On Planting a Lilac Tree

Yesterday we planted a lilac tree. Or rather, D. Lucy did most of the work while I merely supervised and indulged in vague thoughts about the lost gardens of Aleppo and the vanished Lemoine nursery that developed the cultivar we planted, Syringa Vulgaris Belle de Nancy. There is something about tree-planting that is very life affirming. We plant, knowing that we shall never see the tree in its full-grown beauty but with the hope that its leaves and blossom will delight another generation. Tree-planting is a truly anonymous act, a collaboration with nature rather than a defiance of it and, as John Evelyn understood so well, an act with consequences beyond the particular. Trees may be felled or sicken and die; gardens may be destroyed, nurseries disappear, but the impulse to plant, to cherish and to grow remains. We do not know what will be the fate of our little lilac tree, but it was planted with a prayer — a reminder of Eden, of Calvary, and of the hope that sustains us all.



The wind is blowing through the garden, making the apple trees rustle and sigh, tugging at the tomato plants and sending a shiver through the beans as they cling to their canes.

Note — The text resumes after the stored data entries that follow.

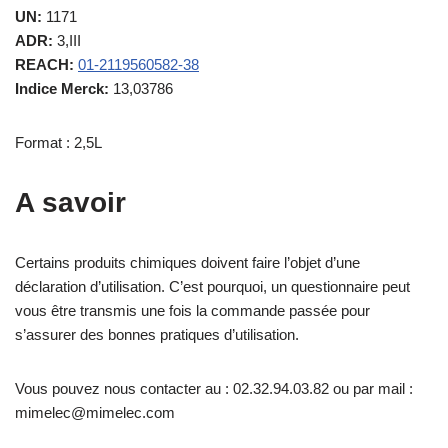
UN:
1171
ADR:
3,III
REACH:
01-2119560582-38
Indice Merck:
13,03786
Format : 2,5L
A savoir
Certains produits chimiques doivent faire l’objet d’une
déclaration d’utilisation. C’est pourquoi, un questionnaire peut
vous être transmis une fois la commande passée pour
s’assurer des bonnes pratiques d’utilisation.
Vous pouvez nous contacter au : 02.32.94.03.82 ou par mail :
mimelec@mimelec.com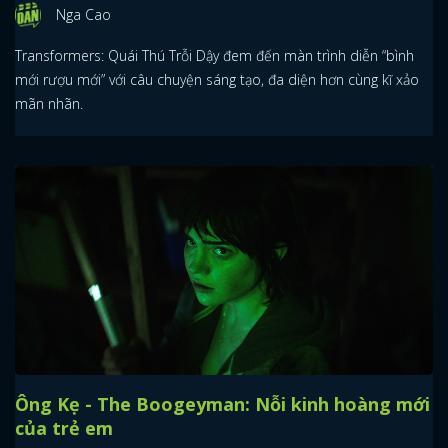
Nga Cao
Transformers: Quái Thú Trỗi Dậy đem đến màn trình diễn “bình
mới rượu mới” với câu chuyện sáng tạo, đa diện hơn cùng kĩ xảo
mãn nhãn.
Ông Kẹ - The Boogeyman: Nỗi kinh hoàng mới
của trẻ em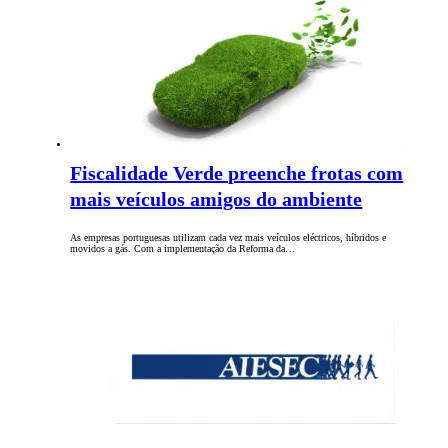
Fiscalidade Verde preenche frotas com
mais veículos amigos do ambiente
As empresas portuguesas utilizam cada vez mais veículos eléctricos, híbridos e
movidos a gás. Com a implementação da Reforma da…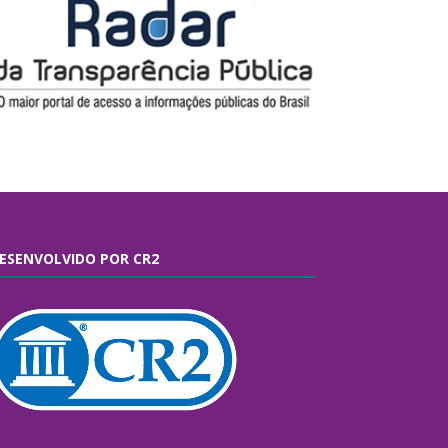
ESENVOLVIDO POR CR2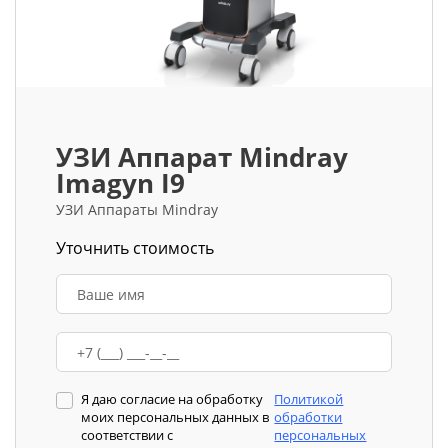
УЗИ Аппарат Mindray
Imagyn I9
УЗИ Аппараты Mindray
Уточнить стоимость
Я даю согласие на обработку
Политикой
моих персональных данных в
обработки
соответствии с
персональных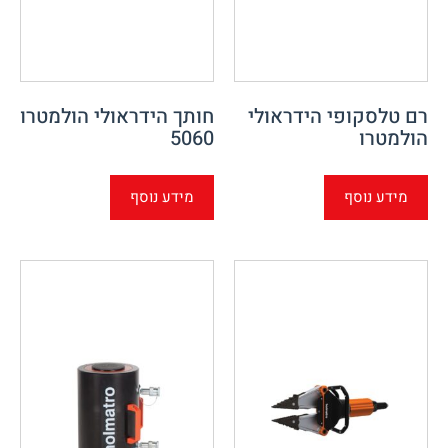
רם טלסקופי הידראולי
חותך הידראולי הולמטרו
הולמטרו
5060
מידע נוסף
מידע נוסף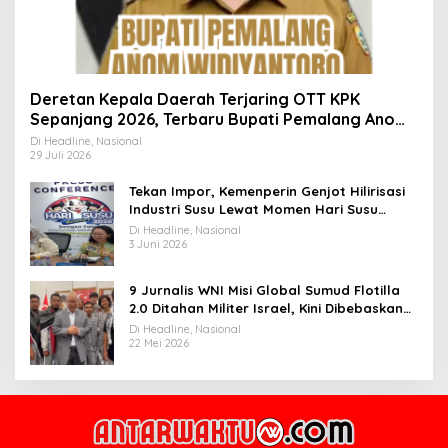
Deretan Kepala Daerah Terjaring OTT KPK
Sepanjang 2026, Terbaru Bupati Pemalang Anom
Widiyantoro
Di Headline, Nasional
29 Juli 2026
Tekan Impor, Kemenperin Genjot Hilirisasi
Industri Susu Lewat Momen Hari Susu
Nusantara 2026
Di Headline, Nasional
3 Juni 2026
9 Jurnalis WNI Misi Global Sumud Flotilla
2.0 Ditahan Militer Israel, Kini Dibebaskan
dan Dievakuasi ke Istanbul
Di Headline, Nasional
22 Mei 2026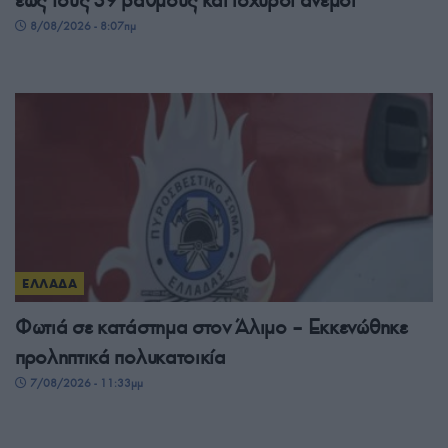
έως τους 39 βαθμούς και ισχυροί άνεμοι
8/08/2026 - 8:07πμ
ΕΛΛΑΔΑ
Φωτιά σε κατάστημα στον Άλιμο – Εκκενώθηκε
προληπτικά πολυκατοικία
7/08/2026 - 11:33μμ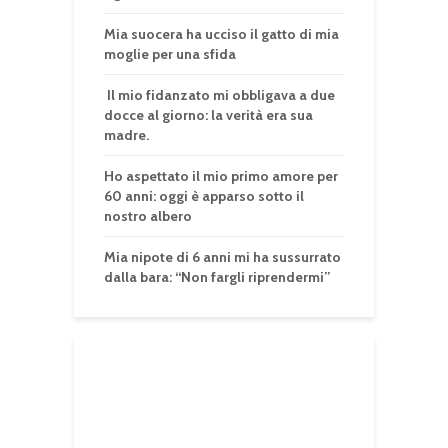
Mia suocera ha ucciso il gatto di mia
moglie per una sfida
Il mio fidanzato mi obbligava a due
docce al giorno: la verità era sua
madre.
Ho aspettato il mio primo amore per
60 anni: oggi è apparso sotto il
nostro albero
Mia nipote di 6 anni mi ha sussurrato
dalla bara: “Non fargli riprendermi”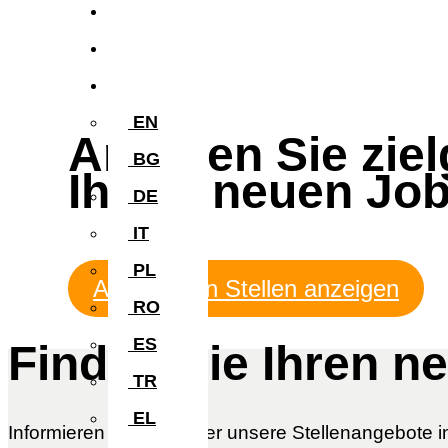
Blog
Kontakt
NL
EN
Arbeiten Sie zie
BG
Ihrem neuen Job
DE
IT
PL
Alle offenen Stellen anzeigen
RO
ES
Finden Sie Ihren n
TR
EL
Informieren Sie sich über unsere Stellenangebote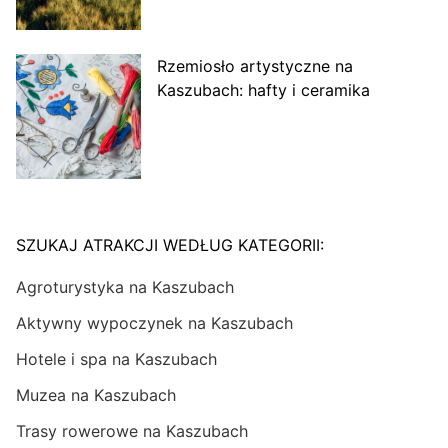
Rzemiosło artystyczne na
Kaszubach: hafty i ceramika
SZUKAJ ATRAKCJI WEDŁUG KATEGORII:
Agroturystyka na Kaszubach
Aktywny wypoczynek na Kaszubach
Hotele i spa na Kaszubach
Muzea na Kaszubach
Trasy rowerowe na Kaszubach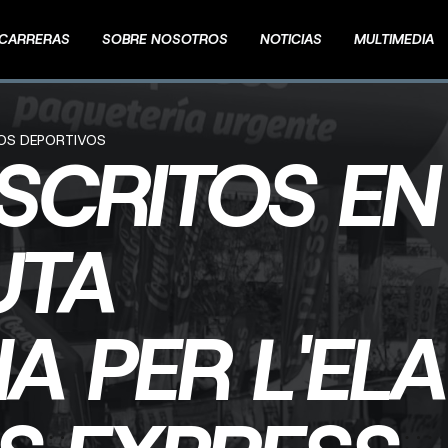
CARRERAS
SOBRE NOSOTROS
NOTICIAS
MULTIMEDIA
TOS DEPORTIVOS
NSCRITOS EN
UTA
A PER L'ELA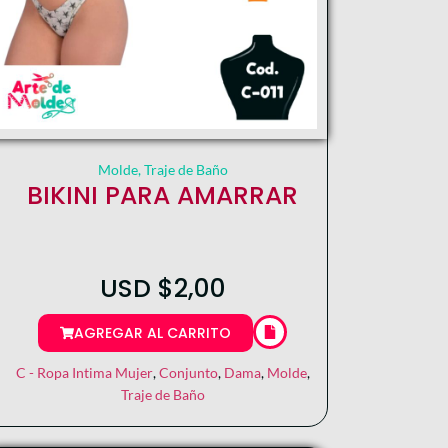
Molde
,
Traje de Baño
BIKINI PARA AMARRAR
USD
$
2,00
AGREGAR AL CARRITO
C - Ropa Intima Mujer
,
Conjunto
,
Dama
,
Molde
,
Traje de Baño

One can see why wind is used as an image of God. It is powerful, mysterious, uncontrollable. We see its effects, but cannot trace its source. It shifts and changes according to its own inner dynamic, not our preferences. Perhaps that is why so many people are afraid of God. He is the ultimate mystery: powerful, unpredictable, inescapable.

Friday is a good day for reminding ourselves of the human face of God. Jesus Christ, with arms nailed to the Cross in an everlasting embrace, is surely not a terrifying vision; and yet, as Julian of Norwich mentioned in her Revelations, there is still that wind: the dry wind that passed over Calvary and parched the skin of Christ as he hung dying. If we think we have got God ‘taped’, if we think we understand, we are very much mistaken.